After the break, we were learning an excerpt from the répertoire of Pina Bausch until the end of the day.
Dominique was teaching us a variation from Masurca Fogo, a piece by Pina Bausch inspired by Lisbon. There is a movement at some point where we put our closed fist on our forehead. Dominique showed us the exact position of the hand. He then moved his fist a few centimetres up and said: “If you put your hand there, it conveys a different message.” He went back and forth between the two positions to let us appreciate the difference of meaning. Pure genius pedagogy.
Dancing with Dominique for a week equalled ten years of regular training.
What is striking about his teaching is that absolutely everything makes sense, just like a choreography by Pina Bausch. The roots and reasons behind every single prop or gesture are thought of just like in the science of our dreams.
The body and the psyche are coordinated together so that the spectator can actually relate to it. It resonates with everyone, because it has been thought of over and over again until it is charged with signification. There is nothing random or abstract about the language of Pina Bausch, that’s why her success as a choreographer was so huge across cultures and millions of people could identify to her dance-theatre. That dance language is so clever.
It was moving to observe Dominique from so close, to watch his legendary arms. He was filling the space in an impressive manner. His resemblance with Pina Bausch only stroke me in the studio. I hadn’t realised by seeing him on stage how much these two looked like dance twins. No wonder they found and recognised each other instantly.

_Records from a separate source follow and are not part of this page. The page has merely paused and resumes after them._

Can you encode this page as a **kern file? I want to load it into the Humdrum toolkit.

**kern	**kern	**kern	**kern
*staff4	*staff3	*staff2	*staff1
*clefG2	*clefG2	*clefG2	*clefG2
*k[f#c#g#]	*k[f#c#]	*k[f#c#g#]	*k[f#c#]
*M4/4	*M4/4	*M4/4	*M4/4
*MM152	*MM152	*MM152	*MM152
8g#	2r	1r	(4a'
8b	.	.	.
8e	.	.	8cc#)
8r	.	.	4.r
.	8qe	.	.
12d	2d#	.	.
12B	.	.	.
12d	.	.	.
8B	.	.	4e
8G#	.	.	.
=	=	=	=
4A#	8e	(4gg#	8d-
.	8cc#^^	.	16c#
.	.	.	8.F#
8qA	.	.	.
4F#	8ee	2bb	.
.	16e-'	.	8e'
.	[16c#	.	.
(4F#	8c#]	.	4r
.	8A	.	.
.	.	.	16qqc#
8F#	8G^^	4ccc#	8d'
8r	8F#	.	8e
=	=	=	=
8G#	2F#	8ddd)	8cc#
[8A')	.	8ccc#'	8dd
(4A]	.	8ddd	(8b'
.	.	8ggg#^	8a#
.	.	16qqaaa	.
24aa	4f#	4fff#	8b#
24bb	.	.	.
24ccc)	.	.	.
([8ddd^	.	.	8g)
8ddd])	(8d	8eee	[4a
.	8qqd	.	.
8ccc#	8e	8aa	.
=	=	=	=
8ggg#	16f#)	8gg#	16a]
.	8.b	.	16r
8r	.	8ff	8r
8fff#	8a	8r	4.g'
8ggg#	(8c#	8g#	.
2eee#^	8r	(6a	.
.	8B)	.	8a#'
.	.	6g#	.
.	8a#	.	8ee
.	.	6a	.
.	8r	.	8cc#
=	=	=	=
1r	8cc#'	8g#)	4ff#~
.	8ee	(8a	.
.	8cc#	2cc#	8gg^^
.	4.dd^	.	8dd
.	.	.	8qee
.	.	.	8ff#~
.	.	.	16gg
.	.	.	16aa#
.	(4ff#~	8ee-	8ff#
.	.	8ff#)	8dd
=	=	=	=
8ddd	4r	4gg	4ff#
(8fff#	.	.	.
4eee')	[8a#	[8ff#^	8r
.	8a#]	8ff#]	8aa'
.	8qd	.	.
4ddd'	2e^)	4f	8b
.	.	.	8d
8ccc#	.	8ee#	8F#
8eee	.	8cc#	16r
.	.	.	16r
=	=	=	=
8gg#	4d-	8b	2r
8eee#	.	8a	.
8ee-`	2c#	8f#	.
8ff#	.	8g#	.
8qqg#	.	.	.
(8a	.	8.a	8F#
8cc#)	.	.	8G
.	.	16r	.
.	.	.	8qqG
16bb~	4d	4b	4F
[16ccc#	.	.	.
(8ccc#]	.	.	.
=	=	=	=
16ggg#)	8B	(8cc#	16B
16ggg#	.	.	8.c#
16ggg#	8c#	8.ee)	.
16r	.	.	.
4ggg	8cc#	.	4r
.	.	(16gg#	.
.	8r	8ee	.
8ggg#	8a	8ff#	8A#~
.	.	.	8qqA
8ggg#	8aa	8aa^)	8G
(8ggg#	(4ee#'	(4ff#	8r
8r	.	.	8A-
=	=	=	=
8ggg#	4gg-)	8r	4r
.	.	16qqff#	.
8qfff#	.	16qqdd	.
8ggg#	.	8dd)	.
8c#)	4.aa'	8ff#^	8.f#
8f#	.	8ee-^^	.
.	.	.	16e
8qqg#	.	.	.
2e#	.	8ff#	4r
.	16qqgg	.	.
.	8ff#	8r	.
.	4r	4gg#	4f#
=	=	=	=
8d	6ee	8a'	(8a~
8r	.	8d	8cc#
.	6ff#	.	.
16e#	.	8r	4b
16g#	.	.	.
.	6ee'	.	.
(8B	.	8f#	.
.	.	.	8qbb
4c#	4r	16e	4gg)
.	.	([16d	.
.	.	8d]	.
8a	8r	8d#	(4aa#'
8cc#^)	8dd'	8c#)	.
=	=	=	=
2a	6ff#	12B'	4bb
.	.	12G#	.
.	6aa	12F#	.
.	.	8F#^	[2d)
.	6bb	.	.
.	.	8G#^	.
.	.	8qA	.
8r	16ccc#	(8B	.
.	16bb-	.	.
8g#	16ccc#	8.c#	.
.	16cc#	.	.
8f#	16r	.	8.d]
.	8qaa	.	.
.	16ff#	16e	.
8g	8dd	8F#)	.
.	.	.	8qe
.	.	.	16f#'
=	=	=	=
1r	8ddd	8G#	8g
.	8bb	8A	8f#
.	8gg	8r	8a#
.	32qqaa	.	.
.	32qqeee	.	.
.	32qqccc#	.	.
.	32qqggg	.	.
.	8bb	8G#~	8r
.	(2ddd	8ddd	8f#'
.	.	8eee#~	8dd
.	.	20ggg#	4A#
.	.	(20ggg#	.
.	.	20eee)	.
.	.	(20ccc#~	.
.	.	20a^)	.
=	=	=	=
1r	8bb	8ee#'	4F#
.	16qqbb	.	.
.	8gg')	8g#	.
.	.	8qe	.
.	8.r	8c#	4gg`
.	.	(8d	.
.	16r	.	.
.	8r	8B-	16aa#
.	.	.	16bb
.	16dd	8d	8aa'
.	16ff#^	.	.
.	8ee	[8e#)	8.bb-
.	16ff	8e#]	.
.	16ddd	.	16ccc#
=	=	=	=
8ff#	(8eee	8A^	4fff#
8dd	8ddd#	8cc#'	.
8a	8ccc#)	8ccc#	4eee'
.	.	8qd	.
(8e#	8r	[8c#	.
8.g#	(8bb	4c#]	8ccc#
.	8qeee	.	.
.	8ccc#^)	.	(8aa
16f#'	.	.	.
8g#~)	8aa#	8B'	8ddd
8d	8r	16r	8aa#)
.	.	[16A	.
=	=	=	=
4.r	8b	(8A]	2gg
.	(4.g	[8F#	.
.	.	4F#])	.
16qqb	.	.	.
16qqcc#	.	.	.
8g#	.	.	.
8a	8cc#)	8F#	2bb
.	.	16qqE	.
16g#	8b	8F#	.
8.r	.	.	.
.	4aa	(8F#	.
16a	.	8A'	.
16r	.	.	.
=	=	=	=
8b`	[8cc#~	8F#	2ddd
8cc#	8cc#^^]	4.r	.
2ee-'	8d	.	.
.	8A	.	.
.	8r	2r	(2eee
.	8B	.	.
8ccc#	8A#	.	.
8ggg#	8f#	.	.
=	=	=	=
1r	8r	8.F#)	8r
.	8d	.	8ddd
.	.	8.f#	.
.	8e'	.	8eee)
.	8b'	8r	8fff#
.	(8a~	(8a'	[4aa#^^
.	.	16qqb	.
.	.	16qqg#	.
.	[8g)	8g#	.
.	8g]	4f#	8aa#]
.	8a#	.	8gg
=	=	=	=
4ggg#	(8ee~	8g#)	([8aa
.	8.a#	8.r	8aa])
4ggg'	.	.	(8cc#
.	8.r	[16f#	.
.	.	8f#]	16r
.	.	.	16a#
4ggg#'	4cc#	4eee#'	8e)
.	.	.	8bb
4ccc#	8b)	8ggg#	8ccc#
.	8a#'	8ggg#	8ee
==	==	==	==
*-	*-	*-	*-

The last day of the workshop, the rehearsal was opened to the public. Some people of the press were there alongside some anonymous lovers of Pina Bausch. It wasn’t a formal show but an intense and captivating work session like we had been doing the whole week.
I wanted to go and talk to Dominique at the end of the performance, saying I don’t know exactly what, asking how I could get involved with the company, something along those lines. But I didn’t. I didn’t see the point after all. I wasn’t sure of myself. I lacked courage.
Instead, at the end of the show and of this magical dance week, I got introduced by a friend to the girl who was going to become my girlfriend. She had just arrived in Paris for a few days. “Congratulations!” she said as she kissed my red and sweaty cheeks. A new chapter of my life instantly opened as the last one was barely closed.
Fate and its mysterious timings.
The pictures of the workshop are the property of Patrick Berger, photographer. I am the little blonde dancer at the far right on the last picture, in the purple tights.